» Reading text:
+--

Some Vinidex pipes incorporate a captive Rieber ring that is pre-installed in the factory and must not be removed in the field. This will be identified on the socket label.
Vinidex Superlink ductile iron fittings have been designed with deep sockets to be suitable for PVC pressure pipes in all situations.
The depth of sockets on pipes and fittings must be sufficient to accommodate the axial movements due to the combined effect of a number of factors, such as thermal contraction and Poisson contraction which occurs when a pipe is pressurised. The Poisson effect is more significant for PVC-M and PVC-O pipes because of their higher operating stress. Vinidex Superlink ductile iron fittings have socket lengths adequate for all situations and are recommended for use with PVC pipe.
Use of Other Brand Fittings
A variety of other cast/ductile iron, bronze, aluminium, steel, ABS and PVC fittings may be used with Vinidex PVC pipes. In most cases the fittings have sockets that are shorter than pipe sockets. When the socket is too short for the spigot to be inserted to the witness mark, the pipe should be fully homed and special precautions should be taken during construction to ensure that no contraction of the pipe will be taken up at these joints, i.e. it should be taken up at other joints.
The main functions of a flanged joint is to create a demountable joint, to connect valves and vessels where strength in tension is required, or to joint to other materials.
The three types of flanges available are:
- Full-faced PVC socketed flanges.
- PVC socketed stub flanges with loose PVC or metal backing rings.
- Tapered cores with either metal or PVC flanges.
Flange joints require gaskets to seal them. In high stress situations, metal backing plates or flat washers are also required to spread the force and prevent damage to the flange. Bolts should not be over tightened. Epoxy-coated aluminium or ductile iron flange adaptors are also available.
For normal water supply purposes, the cutting of threads on PVC pipes is not an acceptable practice. A moulded threaded adaptor should be used.
When making threaded joints the following points should be observed:
- A thread sealant is recommended, and the only acceptable material is PTFE (TEFLON) tape. Hemp, grease or solvent cement should never be used. Test the ‘fit’ of the joint, particularly when connecting to other materials or to other manufacturers’ fittings. Judge the amount of tape accordingly. Under no circumstances should the thread bottom against a stop on either the male or female fitting.
- Hand tighten initially. Usually a further two more turns are sufficient to effect a seal. Tighten only just enough to seal, plus half a turn more.
Over tightening will over stress the fitting. Avoid using serrated grip tools particularly on the plain barrel of fittings or pipes.
- If a threaded connection is made to a metal fitting, it is preferable that the male thread be PVC. For female PVC fittings special care should be taken to avoid overstressing.
GOLDEN RULE: Do not overtighten!
There are various types of compression joints available for use with PVC pipes. In principle, all of these affect a seal by mechanical compression of a rubber ring by means of threaded caps or bolted end plates. Because immediate pressurisation is possible such joints are generally preferred for repair work.
They are also used frequently for final connections in difficult situations where slight misalignment cannot be avoided.
When making compression joints the manufacturers’ recommendations should be followed. Over-tightening should be avoided. It may be found advantageous to use a lubricant on the rubber ring.
Connection to Other Materials
A wide range of adaptors to joint PVC pipes and fittings to pipes and fittings of other materials is available.

+--

» Goal 1: Decide whether each statement agrees with the pipe-jointing text, answering yes or no and quoting the deciding words: (a) PTFE tape is the only acceptable thread sealant. (b) For normal water supply purposes, cutting threads on PVC pipes is acceptable. (c) The Poisson effect is more significant for PVC-M and PVC-O pipes.
» Goal 2: According to the pipe-jointing text, why are compression joints generally preferred for repair work?
The rows after this point are unrelated to the pipe-jointing text.

» Material shown:
+--

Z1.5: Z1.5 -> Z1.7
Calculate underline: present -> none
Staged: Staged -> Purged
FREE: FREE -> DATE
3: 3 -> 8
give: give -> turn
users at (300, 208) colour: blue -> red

+--

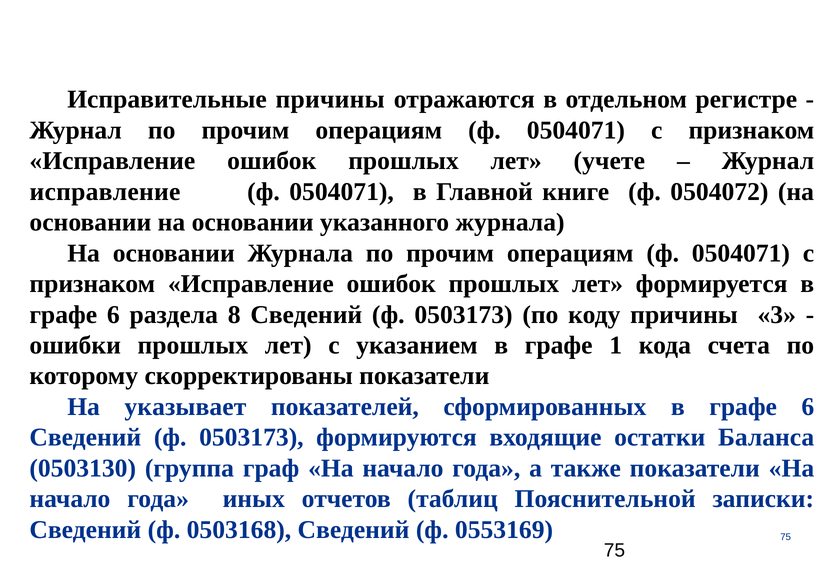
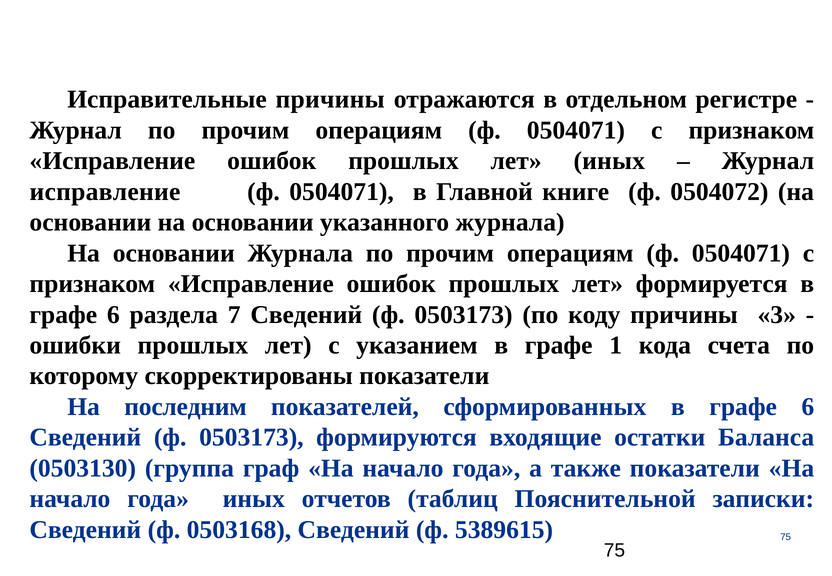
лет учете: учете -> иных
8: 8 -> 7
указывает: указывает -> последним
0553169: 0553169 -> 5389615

+--

» Full output 1:
(a) Yes: "the only acceptable material is PTFE (TEFLON) tape"
(b) No: "For normal water supply purposes, the cutting of threads on PVC pipes is not an acceptable practice."
(c) Yes: "The Poisson effect is more significant for PVC-M and PVC-O pipes because of their higher operating stress."

» Full output 2: They allow immediate pressurization.